Нередко между дворовыми людьми и их господами происходили несогласия. На рынках, по площадям, тупичкам и улицам народ гуртовался в толпы. Шли шепотки, а иногда и крамольный разговор в открытую. Имя царя-батюшки, освободителя, было желанным предметом шумных бесед в трактирах, обжорках и на воздухе. С полицией и будочниками случались кровавые схватки. Иногда в толпе появлялось оружие. За последний месяц было схвачено несколько «Пугачёвских агентов». После допроса с пристрастием их вешали во дворе тюремного замка.

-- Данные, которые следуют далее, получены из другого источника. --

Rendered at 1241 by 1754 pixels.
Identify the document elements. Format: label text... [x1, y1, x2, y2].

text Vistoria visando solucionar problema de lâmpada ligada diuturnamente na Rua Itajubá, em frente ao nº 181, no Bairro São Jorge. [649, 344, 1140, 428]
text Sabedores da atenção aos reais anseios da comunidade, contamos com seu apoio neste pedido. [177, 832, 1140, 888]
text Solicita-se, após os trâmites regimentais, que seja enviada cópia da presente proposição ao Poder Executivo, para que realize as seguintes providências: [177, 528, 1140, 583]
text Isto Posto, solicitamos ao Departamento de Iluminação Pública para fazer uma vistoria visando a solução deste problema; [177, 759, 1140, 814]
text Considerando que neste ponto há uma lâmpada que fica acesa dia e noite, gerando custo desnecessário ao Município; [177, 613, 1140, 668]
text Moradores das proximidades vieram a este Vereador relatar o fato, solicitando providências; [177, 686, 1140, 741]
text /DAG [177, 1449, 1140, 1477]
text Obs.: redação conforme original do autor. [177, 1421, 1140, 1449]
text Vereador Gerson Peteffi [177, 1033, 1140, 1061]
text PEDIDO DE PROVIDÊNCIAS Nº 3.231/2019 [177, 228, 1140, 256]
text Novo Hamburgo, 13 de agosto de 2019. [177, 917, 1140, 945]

Достаточной воинской силы для борьбы с начавшимся народным движением у князя Волконского до сих пор не было. Но с заключением мира с Турцией в Москву уже начали прибывать войска, и обстоятельства резко изменились в благоприятную для правительства сторону.

Волконский всю площадь пред своим домом уставил орудиями, усилил разъезды по городу, приказал полиции зорко следить за сборищами.

25 июля он объявил московским департаментам правительствующего сената, что Пугачёв двинулся на Курмыш и намерен сделать покушение на Москву. Сенат постановил, чтобы все денежные суммы городов Московской губернии немедленно были отправлены в первопрестольную и чтоб сведения о движении самозванца были сообщаемы сенату ежедневно с нарочным. Сенат призывал к самозащите как дворян, так и торговый люд с мещанами.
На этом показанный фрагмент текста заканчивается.